(STORED DATA Opens)
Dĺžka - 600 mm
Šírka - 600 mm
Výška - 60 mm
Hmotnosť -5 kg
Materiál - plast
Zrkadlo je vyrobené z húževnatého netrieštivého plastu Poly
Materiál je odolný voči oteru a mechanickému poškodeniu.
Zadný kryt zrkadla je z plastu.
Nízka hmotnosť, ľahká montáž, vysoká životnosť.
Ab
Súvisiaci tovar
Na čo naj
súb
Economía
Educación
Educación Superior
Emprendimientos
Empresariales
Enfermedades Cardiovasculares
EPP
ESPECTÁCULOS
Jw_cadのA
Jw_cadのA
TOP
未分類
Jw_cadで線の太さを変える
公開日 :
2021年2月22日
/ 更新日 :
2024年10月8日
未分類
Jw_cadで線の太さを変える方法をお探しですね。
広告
(STORED DATA Closes)
(STORED DATA Opens)
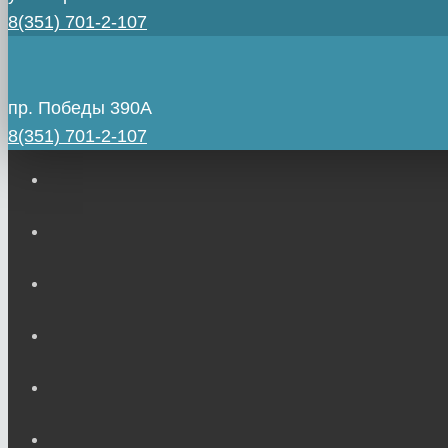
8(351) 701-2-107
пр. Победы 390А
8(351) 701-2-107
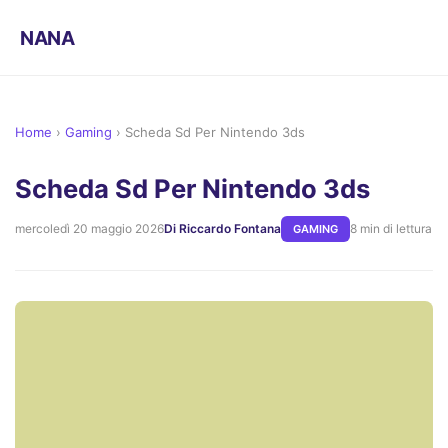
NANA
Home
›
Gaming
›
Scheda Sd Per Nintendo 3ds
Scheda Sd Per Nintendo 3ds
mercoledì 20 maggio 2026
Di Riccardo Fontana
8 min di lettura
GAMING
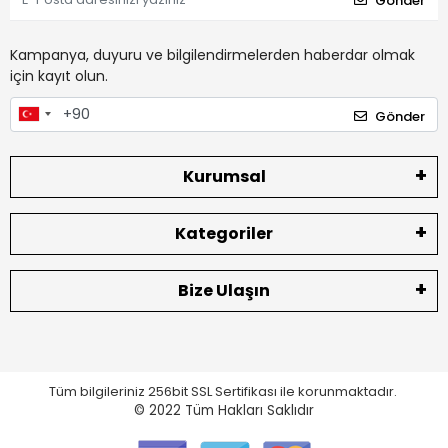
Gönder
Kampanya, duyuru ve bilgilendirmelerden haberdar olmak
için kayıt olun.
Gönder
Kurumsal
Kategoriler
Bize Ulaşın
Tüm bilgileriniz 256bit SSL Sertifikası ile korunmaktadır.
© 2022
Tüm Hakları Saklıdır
(STORED DATA Closes)
DESCRIPTION OF THE TASK
In the records above, collect each line with "plastu".

THE ANSWER
Zrkadlo je vyrobené z húževnatého netrieštivého plastu Poly
Zadný kryt zrkadla je z plastu.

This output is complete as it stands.